## Supplied data:
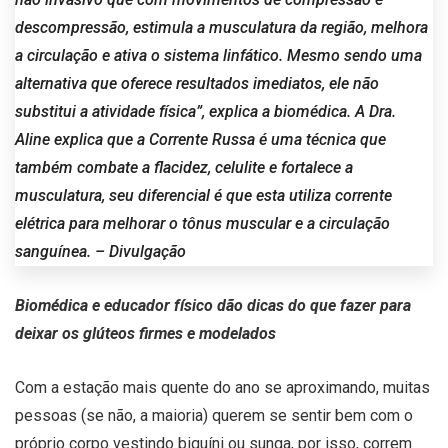
descompressão, estimula a musculatura da região, melhora
a circulação e ativa o sistema linfático. Mesmo sendo uma
alternativa que oferece resultados imediatos, ele não
substitui a atividade física”, explica a biomédica. A Dra.
Aline explica que a Corrente Russa é uma técnica que
também combate a flacidez, celulite e fortalece a
musculatura, seu diferencial é que esta utiliza corrente
elétrica para melhorar o tônus muscular e a circulação
sanguínea. – Divulgação
Biomédica e educador físico dão dicas do que fazer para
deixar os glúteos firmes e modelados
Com a estação mais quente do ano se aproximando, muitas
pessoas (se não, a maioria) querem se sentir bem com o
próprio corpo vestindo biquíni ou sunga, por isso, correm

## Action item:
Please transcribe exactly the lines above from the line that has "substitui a atividade" up to and including the line that has "Com a estação"; no other line belongs in the answer.

## Output:
substitui a atividade física”, explica a biomédica. A Dra.
Aline explica que a Corrente Russa é uma técnica que
também combate a flacidez, celulite e fortalece a
musculatura, seu diferencial é que esta utiliza corrente
elétrica para melhorar o tônus muscular e a circulação
sanguínea. – Divulgação
Biomédica e educador físico dão dicas do que fazer para
deixar os glúteos firmes e modelados
Com a estação mais quente do ano se aproximando, muitas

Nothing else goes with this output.